Requirements: Reproduce in full, word for word, the gardening article below on planting trees at a safe distance from houses.

Quoted text:
Gardening: Prime time to plant trees – but beware the dangers with roots

The apple tree I grew from a pip when was a child - a little too close to the house ...
The apple tree I grew from a pip when was a child - a little too close to the house ...

It’s the prime time of the year for new gardeners to plant trees and shrubs – but do you know some root systems can damage your home?

Inexperienced gardeners often pick up the first thing that catches their eye with little regard to its eventual height or demands on a garden.

Love your garden and your home - plant trees the right distance from buildings.

Love your garden and your home - plant trees the right distance from buildings.

The prime culprit is the Leylandii conifer, often seen towering over gardens, planted when they were tiny and often sold as ‘dwarf’ conifers by unscrupulous (or ignorant) sellers in the 1970s.

A basic rule of thumb to remember is that roots often extend further than the mature height of the tree, taking moisture from the soil. The distinction between shrubs and trees is also fuzzy – a large shrub is often bigger than a small tree. When in doubt, check the final height and spread.

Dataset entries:
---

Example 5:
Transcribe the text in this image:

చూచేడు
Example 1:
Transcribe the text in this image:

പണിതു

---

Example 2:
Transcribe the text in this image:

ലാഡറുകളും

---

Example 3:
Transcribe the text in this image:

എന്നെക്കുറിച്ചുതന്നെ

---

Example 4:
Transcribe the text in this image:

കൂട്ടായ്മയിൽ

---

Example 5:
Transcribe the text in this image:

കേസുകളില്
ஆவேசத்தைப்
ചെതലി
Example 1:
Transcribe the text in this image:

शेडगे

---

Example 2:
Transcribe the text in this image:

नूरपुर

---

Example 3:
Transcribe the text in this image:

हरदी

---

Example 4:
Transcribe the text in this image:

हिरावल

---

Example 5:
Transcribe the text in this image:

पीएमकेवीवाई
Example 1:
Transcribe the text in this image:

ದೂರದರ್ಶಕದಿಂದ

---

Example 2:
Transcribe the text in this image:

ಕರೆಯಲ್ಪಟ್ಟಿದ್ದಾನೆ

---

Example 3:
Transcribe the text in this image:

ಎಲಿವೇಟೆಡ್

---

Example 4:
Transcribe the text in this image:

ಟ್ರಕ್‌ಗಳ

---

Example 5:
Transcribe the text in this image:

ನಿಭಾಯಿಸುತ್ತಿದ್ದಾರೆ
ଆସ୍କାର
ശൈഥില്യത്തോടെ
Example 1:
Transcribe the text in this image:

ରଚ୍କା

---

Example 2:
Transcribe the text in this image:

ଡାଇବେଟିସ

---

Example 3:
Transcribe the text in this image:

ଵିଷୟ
* * *
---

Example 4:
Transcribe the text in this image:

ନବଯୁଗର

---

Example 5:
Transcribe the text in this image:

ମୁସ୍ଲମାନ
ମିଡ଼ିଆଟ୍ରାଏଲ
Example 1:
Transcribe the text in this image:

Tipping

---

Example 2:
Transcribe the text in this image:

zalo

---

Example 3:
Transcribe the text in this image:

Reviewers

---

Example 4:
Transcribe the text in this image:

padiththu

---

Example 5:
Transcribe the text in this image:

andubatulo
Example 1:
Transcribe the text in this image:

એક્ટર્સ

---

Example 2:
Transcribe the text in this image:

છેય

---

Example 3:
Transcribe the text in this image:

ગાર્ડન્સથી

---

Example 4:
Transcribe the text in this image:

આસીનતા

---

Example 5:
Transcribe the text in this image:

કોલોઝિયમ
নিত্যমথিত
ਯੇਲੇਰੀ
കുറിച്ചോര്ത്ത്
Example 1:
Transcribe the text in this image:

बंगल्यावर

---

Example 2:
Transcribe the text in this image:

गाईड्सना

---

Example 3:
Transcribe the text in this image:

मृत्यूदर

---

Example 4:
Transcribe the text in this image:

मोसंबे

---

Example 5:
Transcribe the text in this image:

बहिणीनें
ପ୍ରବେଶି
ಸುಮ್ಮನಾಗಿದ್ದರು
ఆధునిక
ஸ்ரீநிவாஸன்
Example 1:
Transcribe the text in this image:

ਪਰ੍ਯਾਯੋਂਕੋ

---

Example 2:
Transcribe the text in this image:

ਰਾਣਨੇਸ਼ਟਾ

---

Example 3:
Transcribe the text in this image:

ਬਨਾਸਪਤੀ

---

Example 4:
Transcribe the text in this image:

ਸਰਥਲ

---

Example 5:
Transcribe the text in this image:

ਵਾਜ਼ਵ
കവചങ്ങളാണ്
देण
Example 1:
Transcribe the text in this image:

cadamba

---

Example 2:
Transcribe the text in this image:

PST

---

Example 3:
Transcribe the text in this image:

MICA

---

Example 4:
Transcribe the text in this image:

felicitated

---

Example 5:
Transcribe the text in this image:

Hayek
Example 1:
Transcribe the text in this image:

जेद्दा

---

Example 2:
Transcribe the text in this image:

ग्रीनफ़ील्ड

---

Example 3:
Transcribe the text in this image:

Answer for this exercise:
Gardening: Prime time to plant trees – but beware the dangers with roots

The apple tree I grew from a pip when was a child - a little too close to the house ...
The apple tree I grew from a pip when was a child - a little too close to the house ...

It’s the prime time of the year for new gardeners to plant trees and shrubs – but do you know some root systems can damage your home?

Inexperienced gardeners often pick up the first thing that catches their eye with little regard to its eventual height or demands on a garden.

Love your garden and your home - plant trees the right distance from buildings.

Love your garden and your home - plant trees the right distance from buildings.

The prime culprit is the Leylandii conifer, often seen towering over gardens, planted when they were tiny and often sold as ‘dwarf’ conifers by unscrupulous (or ignorant) sellers in the 1970s.

A basic rule of thumb to remember is that roots often extend further than the mature height of the tree, taking moisture from the soil. The distinction between shrubs and trees is also fuzzy – a large shrub is often bigger than a small tree. When in doubt, check the final height and spread.